Припоминаю такой, например, случай. Нас стояло восемь офицеров третьей батареи. Вдруг шагах в сорока от нас разорвался снаряд. Осколки взвизгнули и рассыпались. И было слышно, как кружится и воет в воздухе шрапнельная трубка и летит прямо на нас. Мы все продолжали разговаривать: и виду не хотелось подать, что мы боимся. Но разговор не клеился. Я все время думал: куда? В живот или в ноги?.. Трубка упала в шести шагах от нас. Все вздохнули. «А ты обратил внимание, какие у нас лица-то были?» — спросил меня товарищ, когда мы возвращались в халупу.
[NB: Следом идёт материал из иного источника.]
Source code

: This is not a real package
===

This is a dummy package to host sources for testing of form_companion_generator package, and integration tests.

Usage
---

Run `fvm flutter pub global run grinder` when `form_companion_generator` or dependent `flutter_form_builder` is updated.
— Вы хотите сказать, что рисковали из простого самолюбия?
— Какое тут самолюбие? Просто глупость. Вот как сестры милосердия ездят на батареи или в окопы лезут, чтобы показать офицерам, что и они не боятся. Офицер Бендерского полка рассказал мне такой эпизод. Отчаянным натиском были взяты австрийские окопы. В шестистах шагах от окопов стояла неприятельская батарея. Охранения никакого. Прислуга в панике билась и путалась с лошадьми. Двух залпов пятидесяти пехотинцев было совершенно достаточно, чтобы захватить все орудия. Офицер кричал, звал — никакого внимания: солдаты шарили в неприятельских ранцах и жрали австрийские консервы. Офицер добавил: «Эх, кабы не подлецы-солдаты!»